Furthermore, employment in the wholesale and retail trade sector increased, while it continued to decrease in the manufacturing sector, year-on-year, during the first quarter of 2021.
“Employment in the wholesale sector rose by 5.2% and in retail trade rose by 6.1% year-on-year and quarter-on-quarter,” reads the report.
The year-on-year increase in employment in the wholesale and retail trade sector was mainly reflected in the supermarket and wholesale subsectors.

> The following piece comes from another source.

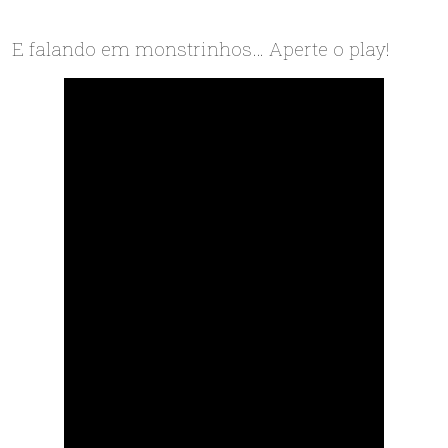
E falando em monstrinhos… Aperte o play!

In contrast, employment in the manufacturing sector continued to decline by 9.8% and 0.7%, year-on-year and quarter-on-quarter, respectively.
The central bank said the yearly lower employment in the manufacturing sector was partly attributed to the suspension of the production of refined zinc, worsened by the impact of the Covid-19 pandemic.
It added that unit labour costs for the manufacturing sector increased year-on-year and quarter-on-quarter during the first quarter of 2021.
Total unit labour costs for the manufacturing sector increased by 8.5% and 7.6%, year-on-year and quarter-on-quarter, respectively, during the first quarter of 2021.
The year-on-year increase in the sector’s unit labour costs was mainly due to a decrease in output per worker registered in the beverages, basic metals, printing and publishing subsectors, alongside increased average wages. The increase in the total unit labour costs for the manufacturing sector suggests less competitiveness in the export market.